Les États-Unis ont donné au monde entier une leçon définitive, gravée dans le roc de l’histoire, irrévocable.
Dans le meilleur des mondes qu'ils ont eux-mêmes mis en lumière, il n'y aura que deux types de sujets : les serviteurs de la boutique et les détenteurs d'engins nucléaires.
Si une nation veut être un État souverain et indépendant, elle n’aura pas seulement besoin d’une armée, ce qui en soi peut être largement décoratif : elle devra se présenter comme une menace nucléaire crédible.
Désormais, les traités de non-prolifération nucléaire ne sont plus d'actualité, c'est le "free-for-all" qui s'applique, et les décennies à venir seront celles d'une nouvelle course aux armements terminaux (essentiellement clandestine, car si l'on se soumet aux contrôles internationaux, il suffit d'un Raphael Grossi monté sur ressort au hasard pour se retrouver bombardé).
La faute évidente de l’Iran n’était pas qu’il était trop menaçant, mais qu’il n’était pas trop menaçant.
Sa faute n'est pas d'être immoral, mais d'avoir dépassé - selon les normes internationales actuelles - les scrupules moraux.
C’est aussi vrai en interne, soit dit en passant.
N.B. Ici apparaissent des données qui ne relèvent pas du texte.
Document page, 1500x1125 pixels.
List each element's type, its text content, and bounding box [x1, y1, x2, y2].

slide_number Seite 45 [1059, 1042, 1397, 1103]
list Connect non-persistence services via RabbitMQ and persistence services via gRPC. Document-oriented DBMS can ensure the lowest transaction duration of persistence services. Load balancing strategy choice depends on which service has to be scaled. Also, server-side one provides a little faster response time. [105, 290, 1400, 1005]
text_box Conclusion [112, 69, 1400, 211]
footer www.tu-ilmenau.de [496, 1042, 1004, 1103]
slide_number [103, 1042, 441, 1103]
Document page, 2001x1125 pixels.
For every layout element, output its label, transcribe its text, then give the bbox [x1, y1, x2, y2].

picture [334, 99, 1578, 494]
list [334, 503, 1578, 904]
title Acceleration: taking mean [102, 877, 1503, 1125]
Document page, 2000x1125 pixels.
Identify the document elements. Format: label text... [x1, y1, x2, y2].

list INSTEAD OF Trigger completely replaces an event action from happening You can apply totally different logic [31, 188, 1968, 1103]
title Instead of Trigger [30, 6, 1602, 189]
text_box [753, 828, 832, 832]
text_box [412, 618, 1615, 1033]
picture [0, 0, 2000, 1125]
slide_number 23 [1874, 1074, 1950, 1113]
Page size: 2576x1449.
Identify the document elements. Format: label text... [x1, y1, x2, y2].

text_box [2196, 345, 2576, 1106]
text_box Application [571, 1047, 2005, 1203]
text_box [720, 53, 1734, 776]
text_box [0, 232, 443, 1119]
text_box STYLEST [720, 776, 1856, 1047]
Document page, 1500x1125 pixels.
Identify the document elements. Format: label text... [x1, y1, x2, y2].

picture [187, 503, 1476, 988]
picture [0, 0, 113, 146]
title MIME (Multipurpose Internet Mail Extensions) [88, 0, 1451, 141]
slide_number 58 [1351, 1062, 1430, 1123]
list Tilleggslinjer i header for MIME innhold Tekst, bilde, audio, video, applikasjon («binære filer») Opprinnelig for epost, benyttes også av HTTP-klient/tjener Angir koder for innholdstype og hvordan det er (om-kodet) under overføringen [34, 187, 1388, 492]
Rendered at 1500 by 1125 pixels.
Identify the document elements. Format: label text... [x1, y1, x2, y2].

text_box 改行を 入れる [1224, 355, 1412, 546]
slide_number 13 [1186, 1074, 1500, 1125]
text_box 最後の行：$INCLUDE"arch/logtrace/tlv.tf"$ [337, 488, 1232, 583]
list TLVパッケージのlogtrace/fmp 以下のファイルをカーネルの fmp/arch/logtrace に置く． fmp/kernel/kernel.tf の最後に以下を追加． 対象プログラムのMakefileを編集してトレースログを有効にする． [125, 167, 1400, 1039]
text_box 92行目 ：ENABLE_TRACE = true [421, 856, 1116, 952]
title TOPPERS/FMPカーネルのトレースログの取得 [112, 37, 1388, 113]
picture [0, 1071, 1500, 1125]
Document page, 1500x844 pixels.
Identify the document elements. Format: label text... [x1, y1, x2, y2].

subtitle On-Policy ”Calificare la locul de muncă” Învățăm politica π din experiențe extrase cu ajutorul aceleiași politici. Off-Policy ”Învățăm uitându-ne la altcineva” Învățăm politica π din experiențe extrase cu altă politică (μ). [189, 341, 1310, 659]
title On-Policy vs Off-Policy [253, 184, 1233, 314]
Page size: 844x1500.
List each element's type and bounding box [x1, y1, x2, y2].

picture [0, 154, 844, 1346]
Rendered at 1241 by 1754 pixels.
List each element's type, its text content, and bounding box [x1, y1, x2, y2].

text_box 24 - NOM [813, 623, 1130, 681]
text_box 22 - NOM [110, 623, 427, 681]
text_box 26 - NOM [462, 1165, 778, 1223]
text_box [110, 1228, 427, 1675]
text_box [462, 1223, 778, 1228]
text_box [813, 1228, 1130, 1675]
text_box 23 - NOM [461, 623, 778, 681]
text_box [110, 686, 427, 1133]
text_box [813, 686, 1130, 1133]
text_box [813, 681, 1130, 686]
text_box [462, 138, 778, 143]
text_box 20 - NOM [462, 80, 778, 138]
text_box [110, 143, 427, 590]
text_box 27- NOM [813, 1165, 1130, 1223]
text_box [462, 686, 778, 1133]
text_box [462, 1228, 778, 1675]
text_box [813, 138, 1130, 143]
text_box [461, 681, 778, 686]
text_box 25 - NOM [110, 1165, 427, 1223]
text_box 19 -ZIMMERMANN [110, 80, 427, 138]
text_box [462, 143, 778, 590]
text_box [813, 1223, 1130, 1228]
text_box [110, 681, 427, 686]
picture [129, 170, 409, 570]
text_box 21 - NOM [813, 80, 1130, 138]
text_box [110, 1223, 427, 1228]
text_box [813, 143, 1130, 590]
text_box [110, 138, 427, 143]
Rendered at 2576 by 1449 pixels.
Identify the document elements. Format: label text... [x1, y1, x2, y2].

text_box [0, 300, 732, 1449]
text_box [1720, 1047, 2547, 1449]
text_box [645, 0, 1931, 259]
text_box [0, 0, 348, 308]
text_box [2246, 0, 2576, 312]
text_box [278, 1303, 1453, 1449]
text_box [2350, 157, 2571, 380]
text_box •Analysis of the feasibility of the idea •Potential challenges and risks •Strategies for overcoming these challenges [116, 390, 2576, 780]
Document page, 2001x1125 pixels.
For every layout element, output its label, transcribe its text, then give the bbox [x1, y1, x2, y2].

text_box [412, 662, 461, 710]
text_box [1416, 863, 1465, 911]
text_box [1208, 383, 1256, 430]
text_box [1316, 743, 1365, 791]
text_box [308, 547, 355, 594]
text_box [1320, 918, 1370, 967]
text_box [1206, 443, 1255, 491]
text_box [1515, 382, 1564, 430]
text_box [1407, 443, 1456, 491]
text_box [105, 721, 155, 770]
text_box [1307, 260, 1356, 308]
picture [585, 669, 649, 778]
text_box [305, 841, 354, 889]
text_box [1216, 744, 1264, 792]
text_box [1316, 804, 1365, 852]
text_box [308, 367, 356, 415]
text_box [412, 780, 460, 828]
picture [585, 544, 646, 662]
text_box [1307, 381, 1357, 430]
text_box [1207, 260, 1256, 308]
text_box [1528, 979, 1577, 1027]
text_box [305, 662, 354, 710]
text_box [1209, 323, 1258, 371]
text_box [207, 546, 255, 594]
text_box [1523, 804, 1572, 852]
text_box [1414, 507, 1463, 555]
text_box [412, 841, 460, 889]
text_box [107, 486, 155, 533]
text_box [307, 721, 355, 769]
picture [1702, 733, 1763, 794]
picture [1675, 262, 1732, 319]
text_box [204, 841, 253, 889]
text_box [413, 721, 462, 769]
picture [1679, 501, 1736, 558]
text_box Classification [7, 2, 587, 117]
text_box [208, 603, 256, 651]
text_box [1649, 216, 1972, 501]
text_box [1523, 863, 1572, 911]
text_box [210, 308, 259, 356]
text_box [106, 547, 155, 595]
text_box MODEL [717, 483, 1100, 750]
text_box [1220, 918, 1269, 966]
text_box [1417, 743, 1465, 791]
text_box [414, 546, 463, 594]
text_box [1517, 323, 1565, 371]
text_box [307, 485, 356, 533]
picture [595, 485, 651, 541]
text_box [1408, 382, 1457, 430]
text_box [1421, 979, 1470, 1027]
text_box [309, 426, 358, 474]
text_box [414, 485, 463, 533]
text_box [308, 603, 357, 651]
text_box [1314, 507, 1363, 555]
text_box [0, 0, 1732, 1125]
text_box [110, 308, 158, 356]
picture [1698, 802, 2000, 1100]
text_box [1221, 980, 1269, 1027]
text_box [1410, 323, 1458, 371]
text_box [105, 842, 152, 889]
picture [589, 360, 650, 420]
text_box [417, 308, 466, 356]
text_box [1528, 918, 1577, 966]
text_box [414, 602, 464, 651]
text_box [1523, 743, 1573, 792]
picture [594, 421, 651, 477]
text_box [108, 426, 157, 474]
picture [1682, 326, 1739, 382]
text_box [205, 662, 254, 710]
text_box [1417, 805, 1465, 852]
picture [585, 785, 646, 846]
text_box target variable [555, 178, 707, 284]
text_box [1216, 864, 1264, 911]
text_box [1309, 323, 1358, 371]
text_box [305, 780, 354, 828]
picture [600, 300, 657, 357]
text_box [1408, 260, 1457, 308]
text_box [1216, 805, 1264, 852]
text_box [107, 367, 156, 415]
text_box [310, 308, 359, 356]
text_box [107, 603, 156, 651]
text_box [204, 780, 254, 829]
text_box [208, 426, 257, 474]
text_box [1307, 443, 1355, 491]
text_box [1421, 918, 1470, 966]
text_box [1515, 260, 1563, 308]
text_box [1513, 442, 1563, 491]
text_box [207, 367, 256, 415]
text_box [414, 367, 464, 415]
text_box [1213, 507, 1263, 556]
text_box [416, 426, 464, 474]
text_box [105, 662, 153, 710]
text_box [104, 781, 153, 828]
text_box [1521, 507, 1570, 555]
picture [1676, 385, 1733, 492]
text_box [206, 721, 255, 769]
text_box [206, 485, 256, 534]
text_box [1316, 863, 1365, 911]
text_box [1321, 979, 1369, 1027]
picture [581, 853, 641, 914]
Si l’Iran avait été le terrible État policier à lunettes qu’il est dépeint, il n’aurait pas eu des dizaines de scientifiques et de chefs militaires dormant chez eux, dans des familles, avec des adresses accessibles au public. Aucune infiltration de renseignement de ce niveau n’aurait pu avoir lieu dans les pays de l’ancien bloc communiste, précisément parce qu’ils avaient été des États policiers.
La paranoïa dont on se moque souvent dans les films hollywoodiens sur l’ancien Pacte de Varsovie était en fait du réalisme, dans une guerre qui était connue pour être jouée avec des adversaires totalement dépourvus de scrupules.
C’est extrêmement malheureux à dire, mais le problème de l’Iran, c’est qu’il a trop fait confiance, qu’il a fait confiance dans les négociations, qu’il a fait confiance à l’honneur de ses adversaires, ou du moins à leur sens de la préservation, à l’attachement des autres à la vie.
Une fois de plus, les États-Unis ont prouvé qu’ils étaient le mal éduqué planétaire par excellence. (Et, permettez-moi la note amère : l’américanisation de la culture européenne, y compris la culture académique, a longtemps été une preuve brillante de cette barbarie.)